**Problem requirements:**
Although the data below contains pictures, output only the lines between those holding "limited tool support." and "xref::misc/text-functions.adoc[More documentation of", inclusive, exactly and without those pictures.

*** Material supplied ***

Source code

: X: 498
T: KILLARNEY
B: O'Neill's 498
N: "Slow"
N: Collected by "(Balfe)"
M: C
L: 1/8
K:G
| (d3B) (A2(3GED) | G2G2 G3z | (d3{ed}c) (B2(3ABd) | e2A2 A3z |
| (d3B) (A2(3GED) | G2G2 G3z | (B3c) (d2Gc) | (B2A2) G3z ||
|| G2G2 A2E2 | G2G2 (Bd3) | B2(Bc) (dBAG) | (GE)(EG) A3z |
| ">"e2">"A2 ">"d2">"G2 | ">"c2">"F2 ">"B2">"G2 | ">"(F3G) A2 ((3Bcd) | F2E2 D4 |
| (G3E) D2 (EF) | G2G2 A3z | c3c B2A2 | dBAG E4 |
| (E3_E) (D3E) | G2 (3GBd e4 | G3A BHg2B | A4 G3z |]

*** End of Material supplied ***
*** Material supplied ***

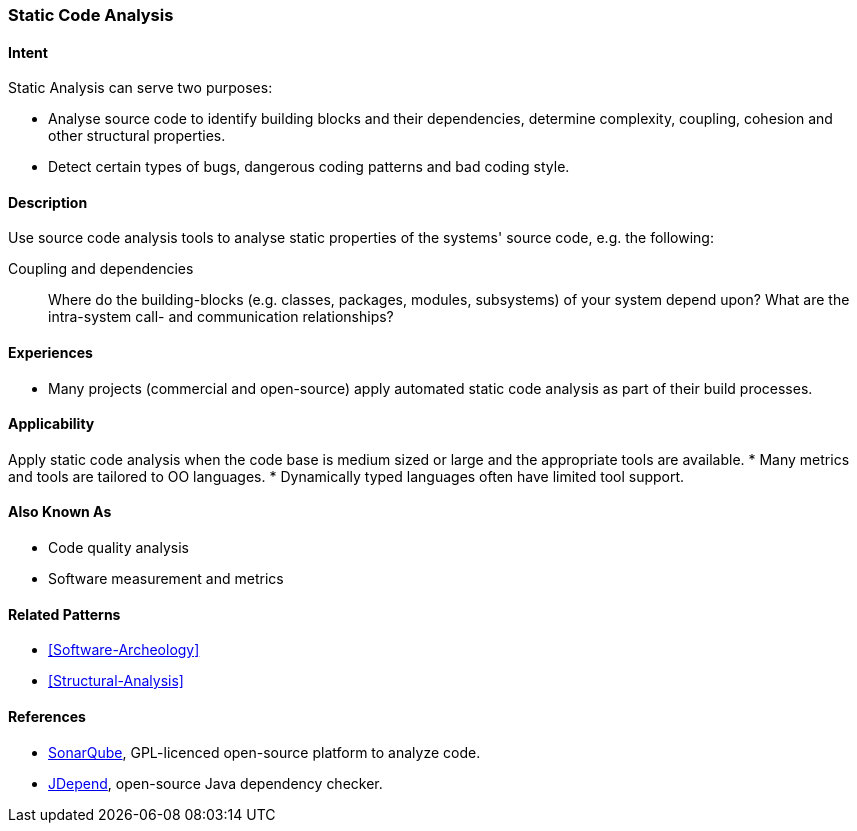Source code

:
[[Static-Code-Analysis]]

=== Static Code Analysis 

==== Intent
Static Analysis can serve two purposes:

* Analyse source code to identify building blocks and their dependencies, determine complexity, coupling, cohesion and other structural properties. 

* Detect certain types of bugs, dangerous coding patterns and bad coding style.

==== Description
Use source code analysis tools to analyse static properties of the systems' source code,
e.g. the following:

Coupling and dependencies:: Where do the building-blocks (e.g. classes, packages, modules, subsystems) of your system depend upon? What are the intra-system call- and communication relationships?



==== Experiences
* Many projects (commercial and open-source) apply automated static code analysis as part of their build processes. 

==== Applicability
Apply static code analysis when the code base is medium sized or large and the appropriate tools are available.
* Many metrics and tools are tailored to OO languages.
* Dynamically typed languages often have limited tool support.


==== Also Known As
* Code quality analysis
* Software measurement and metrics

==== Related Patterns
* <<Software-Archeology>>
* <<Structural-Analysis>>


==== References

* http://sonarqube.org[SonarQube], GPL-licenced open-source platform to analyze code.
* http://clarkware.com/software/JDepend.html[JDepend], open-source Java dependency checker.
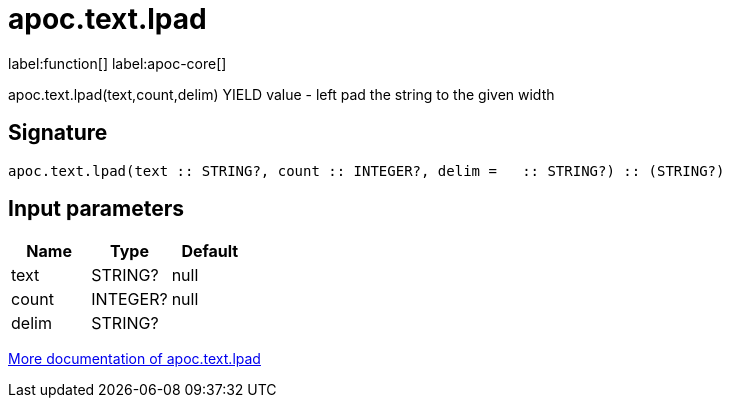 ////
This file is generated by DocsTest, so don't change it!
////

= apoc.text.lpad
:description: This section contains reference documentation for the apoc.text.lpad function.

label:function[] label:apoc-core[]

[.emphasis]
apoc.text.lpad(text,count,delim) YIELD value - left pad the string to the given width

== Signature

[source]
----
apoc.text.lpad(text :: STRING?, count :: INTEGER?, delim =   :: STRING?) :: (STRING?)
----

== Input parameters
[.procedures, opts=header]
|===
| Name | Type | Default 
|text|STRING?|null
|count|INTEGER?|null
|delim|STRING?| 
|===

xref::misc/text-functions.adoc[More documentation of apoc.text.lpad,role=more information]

*** End of Material supplied ***

**Solution to this task:**
* Dynamically typed languages often have limited tool support.


==== Also Known As
* Code quality analysis
* Software measurement and metrics

==== Related Patterns
* <<Software-Archeology>>
* <<Structural-Analysis>>


==== References

* http://sonarqube.org[SonarQube], GPL-licenced open-source platform to analyze code.
* http://clarkware.com/software/JDepend.html[JDepend], open-source Java dependency checker.
 ////
This file is generated by DocsTest, so don't change it!
////

= apoc.text.lpad
:description: This section contains reference documentation for the apoc.text.lpad function.

label:function[] label:apoc-core[]

[.emphasis]
apoc.text.lpad(text,count,delim) YIELD value - left pad the string to the given width

== Signature

[source]
----
apoc.text.lpad(text :: STRING?, count :: INTEGER?, delim =   :: STRING?) :: (STRING?)
----

== Input parameters
[.procedures, opts=header]
|===
| Name | Type | Default 
|text|STRING?|null
|count|INTEGER?|null
|delim|STRING?| 
|===

xref::misc/text-functions.adoc[More documentation of apoc.text.lpad,role=more information]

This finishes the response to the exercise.